BEGIN Records shown

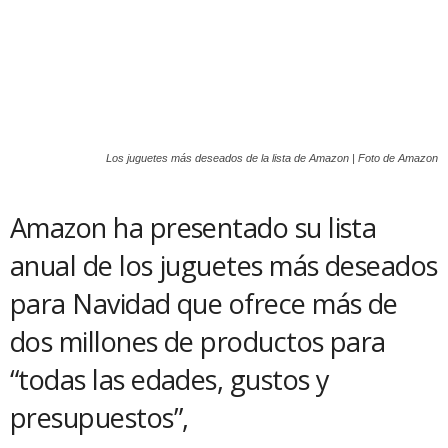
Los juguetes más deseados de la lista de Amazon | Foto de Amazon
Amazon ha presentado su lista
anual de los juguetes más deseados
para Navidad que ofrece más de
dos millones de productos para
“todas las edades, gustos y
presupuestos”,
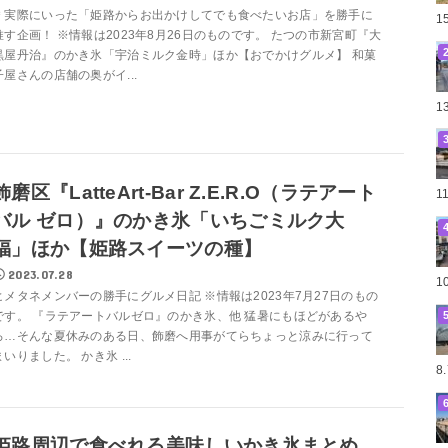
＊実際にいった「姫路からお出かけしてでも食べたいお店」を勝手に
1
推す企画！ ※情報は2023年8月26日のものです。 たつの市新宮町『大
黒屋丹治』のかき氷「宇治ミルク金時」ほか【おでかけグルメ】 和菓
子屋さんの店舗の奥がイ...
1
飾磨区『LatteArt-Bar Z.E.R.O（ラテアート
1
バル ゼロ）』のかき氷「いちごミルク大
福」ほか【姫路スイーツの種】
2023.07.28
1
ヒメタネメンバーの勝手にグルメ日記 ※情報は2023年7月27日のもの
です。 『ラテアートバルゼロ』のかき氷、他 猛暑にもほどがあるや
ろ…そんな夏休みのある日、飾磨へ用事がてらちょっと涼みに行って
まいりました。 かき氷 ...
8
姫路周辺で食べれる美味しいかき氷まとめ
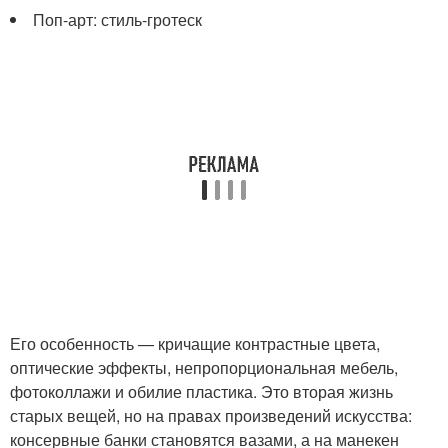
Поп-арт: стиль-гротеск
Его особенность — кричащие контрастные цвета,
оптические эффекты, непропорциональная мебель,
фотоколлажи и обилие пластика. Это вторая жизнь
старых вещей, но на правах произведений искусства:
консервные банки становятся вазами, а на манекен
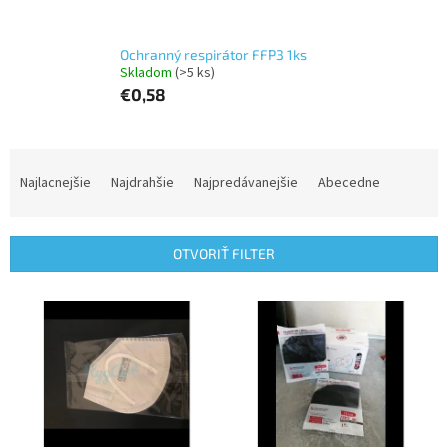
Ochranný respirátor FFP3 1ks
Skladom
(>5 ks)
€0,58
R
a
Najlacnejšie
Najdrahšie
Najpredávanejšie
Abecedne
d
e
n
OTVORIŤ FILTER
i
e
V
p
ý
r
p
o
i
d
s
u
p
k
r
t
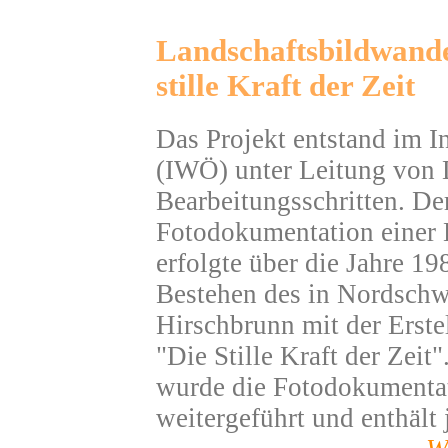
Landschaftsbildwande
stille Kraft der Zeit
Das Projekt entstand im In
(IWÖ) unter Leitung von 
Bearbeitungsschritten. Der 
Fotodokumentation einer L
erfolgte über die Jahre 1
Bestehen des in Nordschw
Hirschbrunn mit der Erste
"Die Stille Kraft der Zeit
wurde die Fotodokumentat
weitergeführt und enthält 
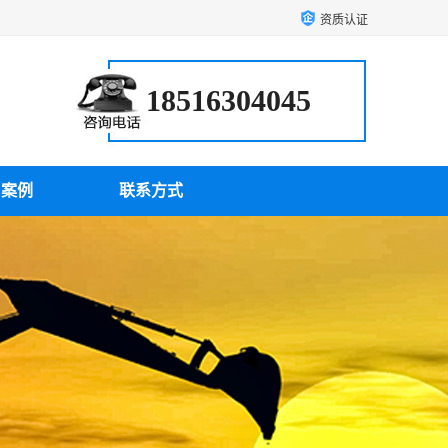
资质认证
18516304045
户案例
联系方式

END Records shown

To do: Count the lines in the rows above that contain the string "Amazon", matching case exactly. Give only the number.

Task solution: 2